Task objective :: Transcribe every line of the listing below word for word, keeping each field name and value unchanged.

[Items from a dataset]
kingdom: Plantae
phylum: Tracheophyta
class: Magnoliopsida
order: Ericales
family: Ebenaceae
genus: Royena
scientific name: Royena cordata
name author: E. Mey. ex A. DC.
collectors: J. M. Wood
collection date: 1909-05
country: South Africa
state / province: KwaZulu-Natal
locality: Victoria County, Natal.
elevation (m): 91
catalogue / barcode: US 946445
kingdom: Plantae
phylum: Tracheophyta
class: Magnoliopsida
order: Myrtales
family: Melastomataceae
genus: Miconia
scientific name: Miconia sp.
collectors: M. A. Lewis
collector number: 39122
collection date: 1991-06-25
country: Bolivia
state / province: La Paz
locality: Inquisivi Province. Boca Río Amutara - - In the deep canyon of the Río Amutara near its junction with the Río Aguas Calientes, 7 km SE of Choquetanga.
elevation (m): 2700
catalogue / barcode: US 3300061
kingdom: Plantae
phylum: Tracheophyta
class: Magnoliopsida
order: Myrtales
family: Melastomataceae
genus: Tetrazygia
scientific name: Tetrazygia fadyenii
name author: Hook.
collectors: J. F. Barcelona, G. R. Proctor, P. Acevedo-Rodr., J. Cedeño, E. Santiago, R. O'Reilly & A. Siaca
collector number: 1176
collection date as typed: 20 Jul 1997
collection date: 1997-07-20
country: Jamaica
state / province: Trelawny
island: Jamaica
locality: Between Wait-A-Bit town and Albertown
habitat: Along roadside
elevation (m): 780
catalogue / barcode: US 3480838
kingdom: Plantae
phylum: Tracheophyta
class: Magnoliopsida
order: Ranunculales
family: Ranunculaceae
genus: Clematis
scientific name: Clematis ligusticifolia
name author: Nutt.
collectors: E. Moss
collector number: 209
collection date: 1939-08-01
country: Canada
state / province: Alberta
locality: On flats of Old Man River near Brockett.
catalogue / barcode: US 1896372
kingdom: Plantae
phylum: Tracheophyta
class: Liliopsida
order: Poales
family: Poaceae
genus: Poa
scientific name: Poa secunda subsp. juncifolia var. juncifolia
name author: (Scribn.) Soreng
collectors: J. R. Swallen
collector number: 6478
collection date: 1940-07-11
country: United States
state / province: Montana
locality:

The reply ::
kingdom: Plantae
phylum: Tracheophyta
class: Magnoliopsida
order: Ericales
family: Ebenaceae
genus: Royena
scientific name: Royena cordata
name author: E. Mey. ex A. DC.
collectors: J. M. Wood
collection date: 1909-05
country: South Africa
state / province: KwaZulu-Natal
locality: Victoria County, Natal.
elevation (m): 91
catalogue / barcode: US 946445
kingdom: Plantae
phylum: Tracheophyta
class: Magnoliopsida
order: Myrtales
family: Melastomataceae
genus: Miconia
scientific name: Miconia sp.
collectors: M. A. Lewis
collector number: 39122
collection date: 1991-06-25
country: Bolivia
state / province: La Paz
locality: Inquisivi Province. Boca Río Amutara - - In the deep canyon of the Río Amutara near its junction with the Río Aguas Calientes, 7 km SE of Choquetanga.
elevation (m): 2700
catalogue / barcode: US 3300061
kingdom: Plantae
phylum: Tracheophyta
class: Magnoliopsida
order: Myrtales
family: Melastomataceae
genus: Tetrazygia
scientific name: Tetrazygia fadyenii
name author: Hook.
collectors: J. F. Barcelona, G. R. Proctor, P. Acevedo-Rodr., J. Cedeño, E. Santiago, R. O'Reilly & A. Siaca
collector number: 1176
collection date as typed: 20 Jul 1997
collection date: 1997-07-20
country: Jamaica
state / province: Trelawny
island: Jamaica
locality: Between Wait-A-Bit town and Albertown
habitat: Along roadside
elevation (m): 780
catalogue / barcode: US 3480838
kingdom: Plantae
phylum: Tracheophyta
class: Magnoliopsida
order: Ranunculales
family: Ranunculaceae
genus: Clematis
scientific name: Clematis ligusticifolia
name author: Nutt.
collectors: E. Moss
collector number: 209
collection date: 1939-08-01
country: Canada
state / province: Alberta
locality: On flats of Old Man River near Brockett.
catalogue / barcode: US 1896372
kingdom: Plantae
phylum: Tracheophyta
class: Liliopsida
order: Poales
family: Poaceae
genus: Poa
scientific name: Poa secunda subsp. juncifolia var. juncifolia
name author: (Scribn.) Soreng
collectors: J. R. Swallen
collector number: 6478
collection date: 1940-07-11
country: United States
state / province: Montana
locality:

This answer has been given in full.